The spiral on the scroll refused to stop glowing.
Raien leaned over Akari's shoulder, arms crossed, eyes narrowed. "That's not Uchiha. Not even close."
Akari nodded slowly. "It's pre-Konoha. Older than the clans. It responded to my chakra—like it was… waiting."
Raien gave a skeptical look. "And your first instinct was to touch it?"
"It felt like she wanted me to."
Raien didn't have to ask who she was.
Akari rolled the scroll back and stood. "We need to go."
"To where?"
"To the temple at Kōzai's Fall. The pattern matches one of the seals in their records. If this is a forgotten jutsu… it could explain why the scroll fragments were split."
Raien sighed. "You know that place is crawling with snakes, right?"
"Literal and political."
Raien cracked a grin. "Well, at least one of us likes metaphors."
---
The journey to Kōzai's Fall took hours by foot. The forest thickened the deeper they went, and the sky overhead grew clouded and dim, despite the midday sun.
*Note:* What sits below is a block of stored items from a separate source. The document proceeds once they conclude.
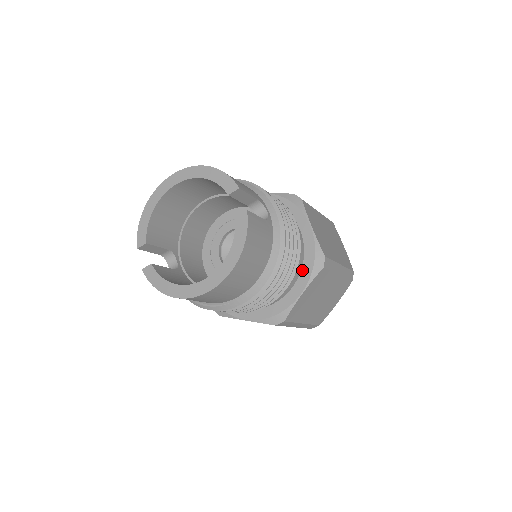
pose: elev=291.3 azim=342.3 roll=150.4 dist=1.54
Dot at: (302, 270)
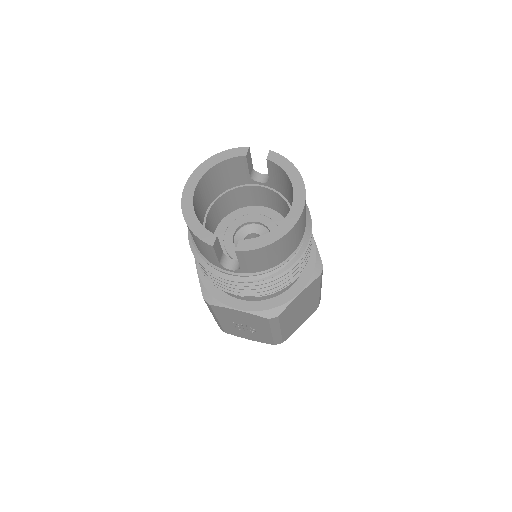
Dot at: occluded
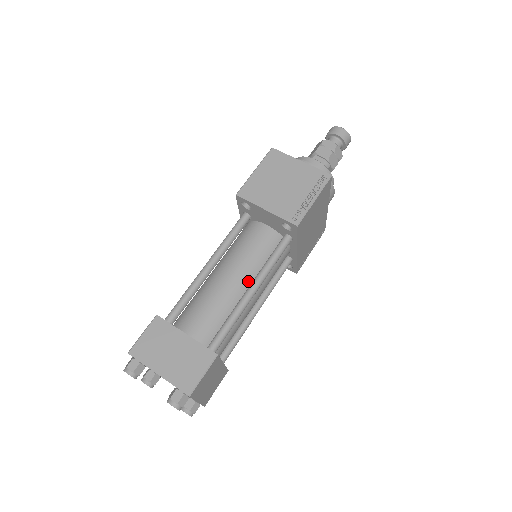
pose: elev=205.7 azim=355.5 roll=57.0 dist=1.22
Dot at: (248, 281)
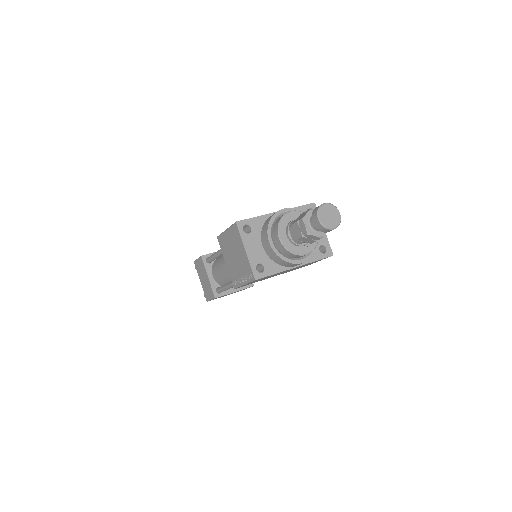
Dot at: occluded
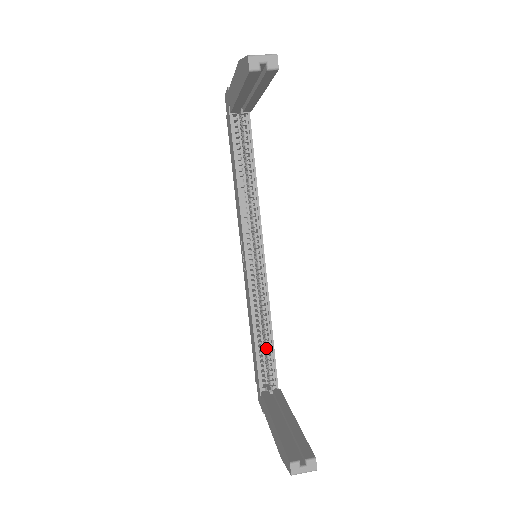
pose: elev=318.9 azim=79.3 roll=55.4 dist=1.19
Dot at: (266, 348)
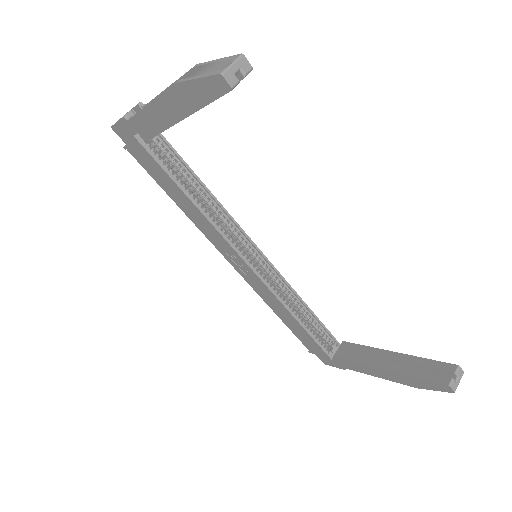
Dot at: (309, 321)
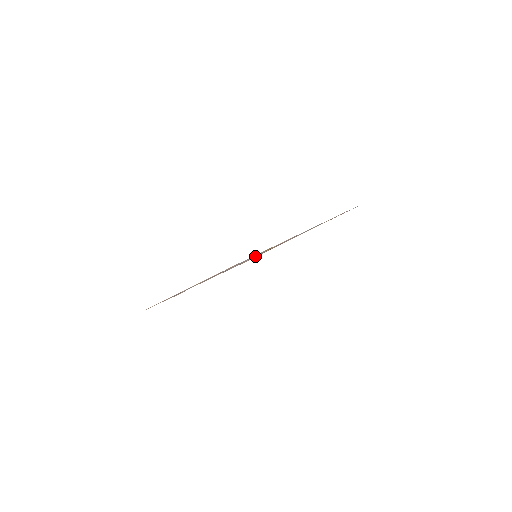
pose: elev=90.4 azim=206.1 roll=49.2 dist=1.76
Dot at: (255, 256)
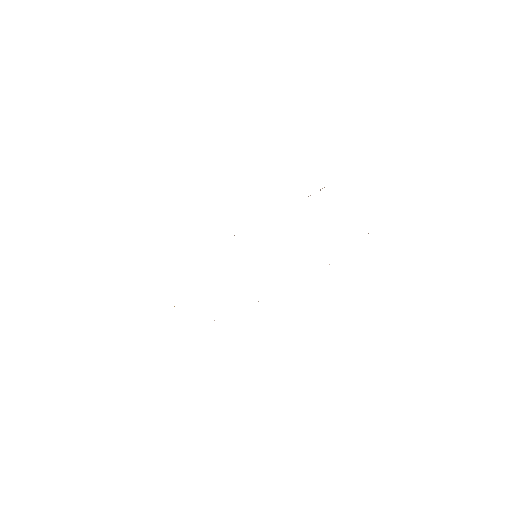
Dot at: occluded
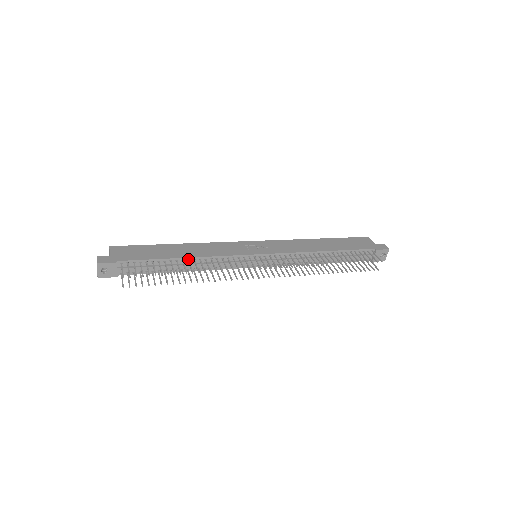
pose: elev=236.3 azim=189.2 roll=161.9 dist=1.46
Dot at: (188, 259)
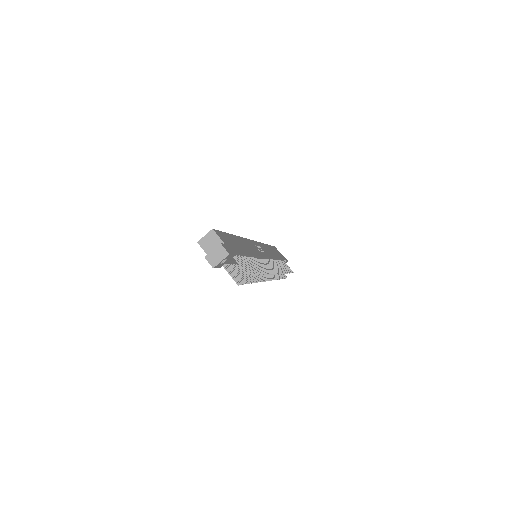
Dot at: (250, 256)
Akari led them to an old stone gate half-buried in roots. The seal carved into its surface mirrored the spiral from the scroll.
He placed a hand on it—and the gate opened with a low hum.
"I was half-expecting an explosion," Raien muttered.
"Still might get one," Akari replied.
They stepped into the temple.
Inside, the air was thick with silence and dust. Time had almost forgotten this place. Faded murals lined the walls—none recognizable, but every face on them had eyes that followed.
Raien knelt by a broken pillar. "These are sealing marks… but corrupted."
Akari moved toward a large stone altar in the center. It bore a circular indentation, the exact shape of his sealed scroll.
With a slow breath, he drew the scroll from his sash and placed it in the slot.
A pulse of light surged outward, knocking both of them back—but not with force. With memory.
---
Suddenly, Akari stood alone in a vision—not of the past, but of a constructed space.
His mother stood before him, dressed in the same robe he remembered from childhood.
"Akari," she said, not with lips, but through presence. "If you've found this, it means you've stepped beyond what I could protect you from."
He swallowed, eyes wide. "What is this place?"
"A lock. And a choice. The scroll you hold is not a weapon—it is a door. One that leads to what was buried by all clans long ago."
"Why?"
"Because power that cannot be controlled must be sealed. And some truths must sleep… until the right hands awaken them."
Akari's fists clenched. "You should've told me."
"I tried. Every lesson, every warning—I wrapped them in riddles because I couldn't risk saying them aloud. But I always trusted you'd reach this place."
"What happens if I open the door?"
Her gaze softened. "Then you stop being a shinobi of Konoha. You become something else."
Akari hesitated. Then said: "I'm not ready to choose."
"You don't have to yet."
The light faded—
---
—and Akari collapsed to his knees as he returned to the temple.
Raien caught him before he hit the ground. "What did you see?"
Akari's voice was hoarse. "A warning. A key. And a question I'm not ready to answer."
Raien nodded slowly. "Then we don't open it. Not yet."
Akari looked at the sealed scroll, now glowing softly within the altar. "But others will try."
Raien's face darkened. "Then we get there first."
---
Back in Konoha, Tobirama stood before a panel of masked advisors. His voice was steel.
"He's activated the second seal."
One of the advisors hissed, "The Uchiha will demand he be brought in."
"He's not theirs anymore," Tobirama said. "He's beyond any clan now."
Another elder asked, "Then what do you propose?"
"We guide the outcome. From the shadows."
"And if he chooses wrong?"
Tobirama's gaze did not waver. "Then we stop him. No matter what it costs."
---
Far to the north, in the caves of the Veil, the masked woman stared into a crystal sphere pulsing with energy.
A shadowed figure approached. "He reached the altar."
She nodded. "And saw the truth."
"Will he join us?"
She traced the spiral symbol in the air. "Not yet. But he will. Because the boy wants answers. And answers always demand a price."